Aufgabe A:
Gib alle Datensätze unten noch einmal wieder und tausche dabei „Hungary“ überall gegen „Ungarn“ aus, ohne sonst etwas zu ändern. Lass die Bilder in deiner Antwort weg.

„Horror-Arbeitszeiten“ kritisiert


Reisen liegt im Trend: Urlauber und Geschäftsreisende sorgen dafür, dass die Zahl der Übernachtungen steigt. Die Gewerkschaft warnt jedoch vor immer längeren Arbeitszeiten für die Beschäftigten der Branche
Foto: NGG
NEUMARKT. Im Landkreis Neumarkt sind nach Angaben des Arbeitsamtes rund 2.100 Menschen im Gastgewerbe beschäftigt.

„Allerdings fehlen hier zunehmend Fachkräfte - auch weil die Branche ein waschechtes Image-Problem hat“, hieß es von der Gewerkschaft. Ein Hauptgrund seien immer extremere Arbeitszeiten.

Zwar gehöre das Arbeiten am Abend oder am Sonntag für Hotelfachleute und Kellner fest zum Job. „Aber in den vergangenen Jahren sind die Schichten deutlich länger und die Erholungszeiten kürzer geworden. Das macht nicht jeder ewig mit“, sagte Regina Schleser, die Geschäftsführerin der Gewerkschaft Nahrung-Genuss-Gaststätten (NGG).

Aufgabe B:
Beantworte zum Artikel über Arbeitszeiten im Gastgewerbe diese Fragen:
(i) Wie viele Menschen sind nach Angaben des Arbeitsamtes im Landkreis Neumarkt im Gastgewerbe beschäftigt?
(ii) Welche Funktion hat Regina Schleser?
(iii) Wie haben sich laut Regina Schleser Schichten und Erholungszeiten in den vergangenen Jahren verändert?

Datensätze:
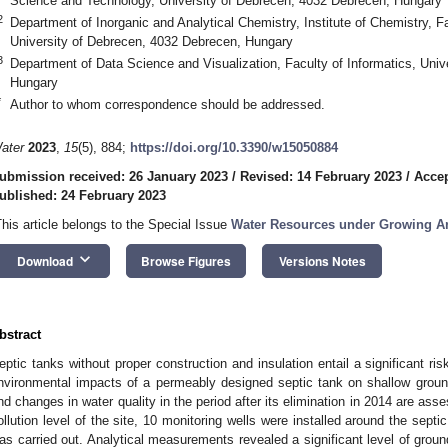
Science and Technology, University of Debrecen, 4032 Debrecen, Hungary
2
Department of Inorganic and Analytical Chemistry, Institute of Chemistry, 
University of Debrecen, 4032 Debrecen, Hungary
3
Department of Data Science and Visualization, Faculty of Informatics, Uni
Hungary
*
Author to whom correspondence should be addressed.
ater
2023
,
15
(5), 884;
https://doi.org/10.3390/w15050884
ubmission received: 26 January 2023
/
Revised: 14 February 2023
/
Accep
ublished: 24 February 2023
This article belongs to the Special Issue
Water Resources under Growing A
keyboard_arrow_down
Download
Browse Figures
Versions Notes
bstract
eptic tanks without proper construction and insulation entail a significant ris
nvironmental impacts of a permeably designed septic tank on shallow groun
nd changes in water quality in the period after its elimination in 2014 are ass
ollution level of the site, 10 monitoring wells were installed around the sept
as carried out. Analytical measurements revealed a significant level of groun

Ergebnis A:
Science and Technology, University of Debrecen, 4032 Debrecen, Ungarn
2
Department of Inorganic and Analytical Chemistry, Institute of Chemistry, 
University of Debrecen, 4032 Debrecen, Ungarn
3
Department of Data Science and Visualization, Faculty of Informatics, Uni
Ungarn
*
Author to whom correspondence should be addressed.
ater
2023
,
15
(5), 884;
https://doi.org/10.3390/w15050884
ubmission received: 26 January 2023
/
Revised: 14 February 2023
/
Accep
ublished: 24 February 2023
This article belongs to the Special Issue
Water Resources under Growing A
keyboard_arrow_down
Download
Browse Figures
Versions Notes
bstract
eptic tanks without proper construction and insulation entail a significant ris
nvironmental impacts of a permeably designed septic tank on shallow groun
nd changes in water quality in the period after its elimination in 2014 are ass
ollution level of the site, 10 monitoring wells were installed around the sept
as carried out. Analytical measurements revealed a significant level of groun

Ergebnis B:
(i) Rund 2.100 Menschen.
(ii) Sie ist die Geschäftsführerin der Gewerkschaft Nahrung-Genuss-Gaststätten (NGG).
(iii) Die Schichten sind deutlich länger und die Erholungszeiten kürzer geworden.